The processing of mosaics for NOEMA is essentially similar to that
of single fields. There are only two small changes
- Creation of uv table
- A mosaic UV table should be created
using the
/MOSAIC option of command
TABLE in
CLIC.
- Imaging
- is done through
UV_MAP as for a single field.
However, the process is different. The command takes into account
the various fields, the primary beams, and select an optimum projection
center (phase center). The later may need to be specified by the user
using the
MAP_CENTER string, or as argument to
UV_MAP
- Deconvolution
- is also similar, but not all algorithms are
available:
MX, SDI and
MRC do not work for mosaics.
The change of behavior of the CLEAN algorithms is visualized
through the change of prompt from IMAGER> to MOSAIC>.
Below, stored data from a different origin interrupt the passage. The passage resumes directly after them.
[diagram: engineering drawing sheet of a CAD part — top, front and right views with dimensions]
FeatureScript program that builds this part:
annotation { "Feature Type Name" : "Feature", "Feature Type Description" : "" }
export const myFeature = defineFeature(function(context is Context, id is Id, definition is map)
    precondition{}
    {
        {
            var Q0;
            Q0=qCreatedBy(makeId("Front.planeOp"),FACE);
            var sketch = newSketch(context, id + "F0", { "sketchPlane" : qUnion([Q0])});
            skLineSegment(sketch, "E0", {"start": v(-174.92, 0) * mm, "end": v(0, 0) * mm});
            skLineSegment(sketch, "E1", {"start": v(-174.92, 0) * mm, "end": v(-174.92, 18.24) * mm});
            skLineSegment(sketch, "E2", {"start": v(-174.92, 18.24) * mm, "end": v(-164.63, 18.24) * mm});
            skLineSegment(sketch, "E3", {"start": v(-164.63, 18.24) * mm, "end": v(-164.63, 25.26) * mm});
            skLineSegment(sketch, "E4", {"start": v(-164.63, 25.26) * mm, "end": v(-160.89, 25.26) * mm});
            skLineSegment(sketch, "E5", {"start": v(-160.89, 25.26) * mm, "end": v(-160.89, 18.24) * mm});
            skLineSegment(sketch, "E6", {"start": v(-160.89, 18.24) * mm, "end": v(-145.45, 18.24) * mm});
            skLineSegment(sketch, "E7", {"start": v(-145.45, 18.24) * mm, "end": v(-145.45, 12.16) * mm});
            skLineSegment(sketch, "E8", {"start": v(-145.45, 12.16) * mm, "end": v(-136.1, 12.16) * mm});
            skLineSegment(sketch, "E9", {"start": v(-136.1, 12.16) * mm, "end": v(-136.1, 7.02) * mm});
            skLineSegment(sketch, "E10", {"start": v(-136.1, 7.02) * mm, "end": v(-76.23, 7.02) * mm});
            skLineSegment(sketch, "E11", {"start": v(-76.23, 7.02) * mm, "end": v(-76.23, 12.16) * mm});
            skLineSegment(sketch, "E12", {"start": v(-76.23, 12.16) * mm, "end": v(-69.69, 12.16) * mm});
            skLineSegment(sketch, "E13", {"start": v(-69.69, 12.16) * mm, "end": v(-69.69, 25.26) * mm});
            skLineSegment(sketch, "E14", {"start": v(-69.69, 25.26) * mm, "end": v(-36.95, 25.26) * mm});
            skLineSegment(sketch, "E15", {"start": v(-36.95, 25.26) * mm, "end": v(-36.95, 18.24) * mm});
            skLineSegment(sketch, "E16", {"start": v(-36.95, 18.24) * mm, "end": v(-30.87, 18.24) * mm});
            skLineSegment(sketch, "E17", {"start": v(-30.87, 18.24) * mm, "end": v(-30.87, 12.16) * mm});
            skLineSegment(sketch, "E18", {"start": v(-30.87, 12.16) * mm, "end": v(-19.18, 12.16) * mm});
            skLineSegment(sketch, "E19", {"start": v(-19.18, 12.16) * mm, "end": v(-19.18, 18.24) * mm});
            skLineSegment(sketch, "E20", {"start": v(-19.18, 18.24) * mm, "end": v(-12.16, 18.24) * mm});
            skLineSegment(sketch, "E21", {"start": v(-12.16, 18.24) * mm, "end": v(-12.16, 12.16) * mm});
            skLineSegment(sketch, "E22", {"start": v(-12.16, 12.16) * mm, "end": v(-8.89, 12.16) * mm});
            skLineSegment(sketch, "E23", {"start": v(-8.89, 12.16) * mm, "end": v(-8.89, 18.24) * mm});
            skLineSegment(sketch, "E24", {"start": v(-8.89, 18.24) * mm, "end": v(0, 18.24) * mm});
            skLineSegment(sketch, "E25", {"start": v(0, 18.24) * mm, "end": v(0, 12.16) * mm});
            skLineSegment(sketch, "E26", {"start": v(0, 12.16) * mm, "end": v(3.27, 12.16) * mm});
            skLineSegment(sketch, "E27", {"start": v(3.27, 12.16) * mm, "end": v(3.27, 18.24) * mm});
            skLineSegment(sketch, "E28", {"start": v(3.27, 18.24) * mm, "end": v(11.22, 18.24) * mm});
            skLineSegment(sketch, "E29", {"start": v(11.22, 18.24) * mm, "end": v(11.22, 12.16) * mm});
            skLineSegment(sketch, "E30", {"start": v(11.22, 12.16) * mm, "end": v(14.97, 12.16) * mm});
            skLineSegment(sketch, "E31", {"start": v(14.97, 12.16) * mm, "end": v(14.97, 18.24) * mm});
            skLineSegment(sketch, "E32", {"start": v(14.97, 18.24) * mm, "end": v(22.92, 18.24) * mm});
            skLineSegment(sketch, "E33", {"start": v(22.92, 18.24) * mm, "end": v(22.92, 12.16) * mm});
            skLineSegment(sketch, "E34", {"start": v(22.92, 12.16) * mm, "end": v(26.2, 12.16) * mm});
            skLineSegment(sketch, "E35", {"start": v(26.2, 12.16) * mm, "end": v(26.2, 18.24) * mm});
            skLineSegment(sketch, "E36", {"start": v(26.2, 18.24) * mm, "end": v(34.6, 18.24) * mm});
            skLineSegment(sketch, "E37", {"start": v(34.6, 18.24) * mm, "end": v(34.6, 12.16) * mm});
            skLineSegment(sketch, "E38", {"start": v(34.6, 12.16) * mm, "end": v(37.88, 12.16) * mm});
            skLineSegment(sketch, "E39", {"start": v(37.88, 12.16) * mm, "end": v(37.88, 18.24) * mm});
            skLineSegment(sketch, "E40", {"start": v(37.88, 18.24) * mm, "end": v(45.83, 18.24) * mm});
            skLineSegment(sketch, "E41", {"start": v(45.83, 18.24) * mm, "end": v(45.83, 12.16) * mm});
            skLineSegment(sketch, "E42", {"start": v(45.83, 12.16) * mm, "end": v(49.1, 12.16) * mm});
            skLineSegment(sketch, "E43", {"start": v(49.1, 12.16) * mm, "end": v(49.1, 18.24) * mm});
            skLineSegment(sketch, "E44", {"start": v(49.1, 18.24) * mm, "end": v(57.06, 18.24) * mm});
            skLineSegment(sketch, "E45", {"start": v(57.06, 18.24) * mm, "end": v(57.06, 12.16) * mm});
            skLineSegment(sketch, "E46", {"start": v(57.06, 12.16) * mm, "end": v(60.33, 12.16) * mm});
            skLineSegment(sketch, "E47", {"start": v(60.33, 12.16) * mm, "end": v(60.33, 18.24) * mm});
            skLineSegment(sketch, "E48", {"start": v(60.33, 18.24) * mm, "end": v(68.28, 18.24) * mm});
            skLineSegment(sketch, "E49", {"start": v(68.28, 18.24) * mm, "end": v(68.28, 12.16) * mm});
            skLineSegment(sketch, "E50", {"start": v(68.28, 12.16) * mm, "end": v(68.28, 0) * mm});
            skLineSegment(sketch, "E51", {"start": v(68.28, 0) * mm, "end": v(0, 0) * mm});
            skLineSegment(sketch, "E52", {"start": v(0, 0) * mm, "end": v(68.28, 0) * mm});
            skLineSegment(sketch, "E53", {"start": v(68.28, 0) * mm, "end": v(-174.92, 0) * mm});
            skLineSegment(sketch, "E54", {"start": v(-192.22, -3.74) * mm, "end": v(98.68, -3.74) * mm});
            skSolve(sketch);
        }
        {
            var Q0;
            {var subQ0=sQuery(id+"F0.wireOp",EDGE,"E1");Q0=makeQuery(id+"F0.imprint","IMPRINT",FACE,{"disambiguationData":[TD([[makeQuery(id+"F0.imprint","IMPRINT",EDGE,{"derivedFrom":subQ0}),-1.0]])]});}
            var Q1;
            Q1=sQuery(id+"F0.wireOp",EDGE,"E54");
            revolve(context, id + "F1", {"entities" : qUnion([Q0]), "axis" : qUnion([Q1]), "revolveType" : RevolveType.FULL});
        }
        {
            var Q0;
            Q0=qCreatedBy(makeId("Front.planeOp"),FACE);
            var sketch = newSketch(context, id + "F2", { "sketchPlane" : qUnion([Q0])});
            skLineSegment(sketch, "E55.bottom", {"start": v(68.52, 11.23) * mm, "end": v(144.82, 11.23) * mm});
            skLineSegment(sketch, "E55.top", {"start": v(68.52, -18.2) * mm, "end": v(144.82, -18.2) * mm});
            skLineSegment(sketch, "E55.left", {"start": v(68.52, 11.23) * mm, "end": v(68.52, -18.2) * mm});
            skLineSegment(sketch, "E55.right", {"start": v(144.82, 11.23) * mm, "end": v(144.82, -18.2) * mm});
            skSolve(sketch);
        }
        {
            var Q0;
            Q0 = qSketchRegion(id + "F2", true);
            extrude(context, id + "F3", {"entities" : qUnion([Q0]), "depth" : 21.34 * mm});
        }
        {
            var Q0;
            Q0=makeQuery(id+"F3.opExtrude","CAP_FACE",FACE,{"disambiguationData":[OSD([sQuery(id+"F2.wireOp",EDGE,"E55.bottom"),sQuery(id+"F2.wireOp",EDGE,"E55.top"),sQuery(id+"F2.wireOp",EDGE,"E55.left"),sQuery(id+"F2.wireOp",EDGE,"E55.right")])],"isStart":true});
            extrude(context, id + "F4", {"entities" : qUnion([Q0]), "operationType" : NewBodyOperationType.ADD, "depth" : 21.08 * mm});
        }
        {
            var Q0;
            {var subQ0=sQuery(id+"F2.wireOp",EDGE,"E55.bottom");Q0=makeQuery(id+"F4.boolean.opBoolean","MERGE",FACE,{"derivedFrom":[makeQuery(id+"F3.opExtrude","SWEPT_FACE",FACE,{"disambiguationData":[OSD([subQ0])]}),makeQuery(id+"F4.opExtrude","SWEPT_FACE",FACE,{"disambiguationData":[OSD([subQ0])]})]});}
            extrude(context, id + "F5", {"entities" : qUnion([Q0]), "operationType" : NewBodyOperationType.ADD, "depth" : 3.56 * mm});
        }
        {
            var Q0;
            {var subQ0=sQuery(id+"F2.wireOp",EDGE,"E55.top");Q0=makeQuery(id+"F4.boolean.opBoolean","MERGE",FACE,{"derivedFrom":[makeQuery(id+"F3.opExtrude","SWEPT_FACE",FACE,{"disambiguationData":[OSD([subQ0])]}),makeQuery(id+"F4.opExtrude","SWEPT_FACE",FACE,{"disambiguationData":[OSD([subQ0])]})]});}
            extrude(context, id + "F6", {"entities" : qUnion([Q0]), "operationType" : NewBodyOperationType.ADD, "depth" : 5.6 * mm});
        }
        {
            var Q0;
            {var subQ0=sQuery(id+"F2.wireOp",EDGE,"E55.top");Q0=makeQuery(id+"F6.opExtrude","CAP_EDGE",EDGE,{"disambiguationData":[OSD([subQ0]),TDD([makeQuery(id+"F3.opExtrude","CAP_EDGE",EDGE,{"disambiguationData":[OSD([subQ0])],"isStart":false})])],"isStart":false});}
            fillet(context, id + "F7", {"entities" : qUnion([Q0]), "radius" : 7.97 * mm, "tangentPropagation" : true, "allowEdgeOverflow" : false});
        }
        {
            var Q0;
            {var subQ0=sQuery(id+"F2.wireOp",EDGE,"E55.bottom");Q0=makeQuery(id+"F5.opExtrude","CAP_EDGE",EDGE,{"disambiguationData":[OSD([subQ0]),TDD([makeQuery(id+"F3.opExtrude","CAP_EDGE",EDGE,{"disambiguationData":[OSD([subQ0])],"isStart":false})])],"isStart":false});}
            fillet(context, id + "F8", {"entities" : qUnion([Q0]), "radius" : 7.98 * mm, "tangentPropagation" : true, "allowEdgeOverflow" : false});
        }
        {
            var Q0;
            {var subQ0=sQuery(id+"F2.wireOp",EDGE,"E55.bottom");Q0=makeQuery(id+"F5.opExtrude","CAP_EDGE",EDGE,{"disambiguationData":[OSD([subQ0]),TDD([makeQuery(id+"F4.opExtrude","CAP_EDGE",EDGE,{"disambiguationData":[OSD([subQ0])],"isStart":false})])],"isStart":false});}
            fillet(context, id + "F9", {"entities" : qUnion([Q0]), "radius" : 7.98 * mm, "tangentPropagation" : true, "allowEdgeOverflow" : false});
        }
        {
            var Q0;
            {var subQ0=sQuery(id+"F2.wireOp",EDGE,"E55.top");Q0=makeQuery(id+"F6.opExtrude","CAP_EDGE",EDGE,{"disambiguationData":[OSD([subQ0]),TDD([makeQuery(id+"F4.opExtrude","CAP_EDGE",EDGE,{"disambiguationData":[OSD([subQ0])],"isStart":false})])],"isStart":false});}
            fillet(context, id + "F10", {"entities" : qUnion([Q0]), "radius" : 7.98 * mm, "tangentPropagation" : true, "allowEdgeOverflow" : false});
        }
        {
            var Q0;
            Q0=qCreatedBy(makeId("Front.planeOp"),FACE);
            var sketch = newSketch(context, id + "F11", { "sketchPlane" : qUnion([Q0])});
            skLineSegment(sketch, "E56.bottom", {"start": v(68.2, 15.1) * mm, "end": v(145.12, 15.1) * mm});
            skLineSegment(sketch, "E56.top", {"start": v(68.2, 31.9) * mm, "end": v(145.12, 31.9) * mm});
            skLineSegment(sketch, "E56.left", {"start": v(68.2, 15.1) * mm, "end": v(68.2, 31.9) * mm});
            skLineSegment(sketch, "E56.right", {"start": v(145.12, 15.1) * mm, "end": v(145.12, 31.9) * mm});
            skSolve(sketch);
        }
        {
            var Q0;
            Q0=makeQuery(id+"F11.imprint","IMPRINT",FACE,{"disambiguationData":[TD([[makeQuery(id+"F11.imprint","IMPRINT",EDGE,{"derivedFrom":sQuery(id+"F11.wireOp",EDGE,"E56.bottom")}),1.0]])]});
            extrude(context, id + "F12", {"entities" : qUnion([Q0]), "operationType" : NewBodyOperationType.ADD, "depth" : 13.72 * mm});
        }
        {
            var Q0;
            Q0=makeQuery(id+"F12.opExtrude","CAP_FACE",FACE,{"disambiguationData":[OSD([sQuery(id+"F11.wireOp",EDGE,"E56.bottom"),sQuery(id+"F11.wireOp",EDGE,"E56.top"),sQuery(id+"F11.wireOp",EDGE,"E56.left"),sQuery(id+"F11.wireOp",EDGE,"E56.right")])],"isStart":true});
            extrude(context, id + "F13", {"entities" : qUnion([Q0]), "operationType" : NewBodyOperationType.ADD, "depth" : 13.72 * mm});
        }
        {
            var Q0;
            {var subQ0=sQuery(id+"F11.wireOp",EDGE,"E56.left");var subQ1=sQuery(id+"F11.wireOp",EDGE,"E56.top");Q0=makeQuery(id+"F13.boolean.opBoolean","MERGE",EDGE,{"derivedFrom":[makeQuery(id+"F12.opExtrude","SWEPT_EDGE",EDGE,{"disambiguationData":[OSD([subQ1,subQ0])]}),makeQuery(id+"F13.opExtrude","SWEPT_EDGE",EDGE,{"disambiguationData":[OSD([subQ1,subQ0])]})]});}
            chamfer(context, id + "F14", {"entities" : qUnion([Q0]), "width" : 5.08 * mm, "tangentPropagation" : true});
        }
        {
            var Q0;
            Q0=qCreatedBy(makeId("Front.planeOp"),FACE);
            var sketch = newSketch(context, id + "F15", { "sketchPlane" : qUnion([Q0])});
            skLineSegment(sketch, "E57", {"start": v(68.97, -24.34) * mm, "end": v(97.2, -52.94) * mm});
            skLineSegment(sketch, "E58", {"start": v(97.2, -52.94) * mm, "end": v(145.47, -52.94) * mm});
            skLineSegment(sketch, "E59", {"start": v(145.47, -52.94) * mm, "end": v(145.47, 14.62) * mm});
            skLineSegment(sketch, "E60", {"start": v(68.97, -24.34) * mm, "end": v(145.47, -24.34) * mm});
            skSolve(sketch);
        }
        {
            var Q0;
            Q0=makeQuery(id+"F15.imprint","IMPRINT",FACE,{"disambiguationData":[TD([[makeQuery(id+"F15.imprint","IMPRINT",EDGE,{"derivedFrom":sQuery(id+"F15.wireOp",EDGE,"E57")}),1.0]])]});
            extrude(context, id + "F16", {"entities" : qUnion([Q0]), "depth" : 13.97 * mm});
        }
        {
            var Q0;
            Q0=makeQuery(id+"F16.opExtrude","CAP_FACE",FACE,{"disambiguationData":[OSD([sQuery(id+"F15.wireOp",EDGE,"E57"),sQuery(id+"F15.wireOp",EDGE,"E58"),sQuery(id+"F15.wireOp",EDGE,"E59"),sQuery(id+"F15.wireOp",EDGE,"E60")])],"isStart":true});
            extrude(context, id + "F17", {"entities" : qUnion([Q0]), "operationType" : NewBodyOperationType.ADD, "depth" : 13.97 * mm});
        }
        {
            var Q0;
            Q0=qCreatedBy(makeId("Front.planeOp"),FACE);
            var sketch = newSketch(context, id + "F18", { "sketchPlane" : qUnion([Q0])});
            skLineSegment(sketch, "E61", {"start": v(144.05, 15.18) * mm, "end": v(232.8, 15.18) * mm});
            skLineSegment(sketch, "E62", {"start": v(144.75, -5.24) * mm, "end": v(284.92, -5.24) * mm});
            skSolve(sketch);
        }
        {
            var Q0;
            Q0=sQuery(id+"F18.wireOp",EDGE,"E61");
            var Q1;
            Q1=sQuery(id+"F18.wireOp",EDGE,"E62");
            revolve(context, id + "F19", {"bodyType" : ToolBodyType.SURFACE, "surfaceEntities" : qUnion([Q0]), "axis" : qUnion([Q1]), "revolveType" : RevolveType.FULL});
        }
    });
Two additional variables are used for mosaic deconvolution
-
CLEAN_SEARCH
- The minimum fraction of a primary beam
below which no Clean component is searched for.
-
CLEAN_TRUNCATE
- The minimum fraction of a primary beam
cumulated response below which no image restoration is performed.
Below this threshold, the Clean image is blanked.
Finally, note that the mosaic deconvolution produces sky brightness
images (
SKY variable) while single-field deconvolution
produces images attenuated by the primary beam.
IMAGER makes no specific assumption about the uv coverage
of individual fields. However, it uses a single Clean beam
in the deconvolution, so Mosaics where fields have widely different
uv coverage will not conserve flux properly.
Mosaicing deconvolution will work better
if all fields are equivalent in uv coverage and noise level.
A mosaicing session would thus just be like a single-field
imaging:
1 read uv gag_demo:demo-mosaic
2 uv_map
3 hogbom /flux 0 10
4 fit /jvm
5 uv_restore
6 show sky
7 write * demo
Comments:
- Step 1
- Read the UV table
- Step 2
- Image the mosaic
- Step 3
- Deconvolve
- Step 4-5 Optimize residuals (see Sec.
)
- Step 6
- Look at the result. The result is in
SKY.
- Steps 7
- Save the result
SKY, and the intermediate files (
BEAM, DIRTY, PRIMARY).
However, mosaics can be huge and require more memory than available (see Section
)
To overcome this issue,
IMAGER provides
the script @ image-mosaic that splits the
UV_MAP step into slices that fit into memory.
The user can then read the resulting images and deconvolve them, eventually by blocks of channels
if needed (in particular when a
uv_restore step is desired) using a similar logic.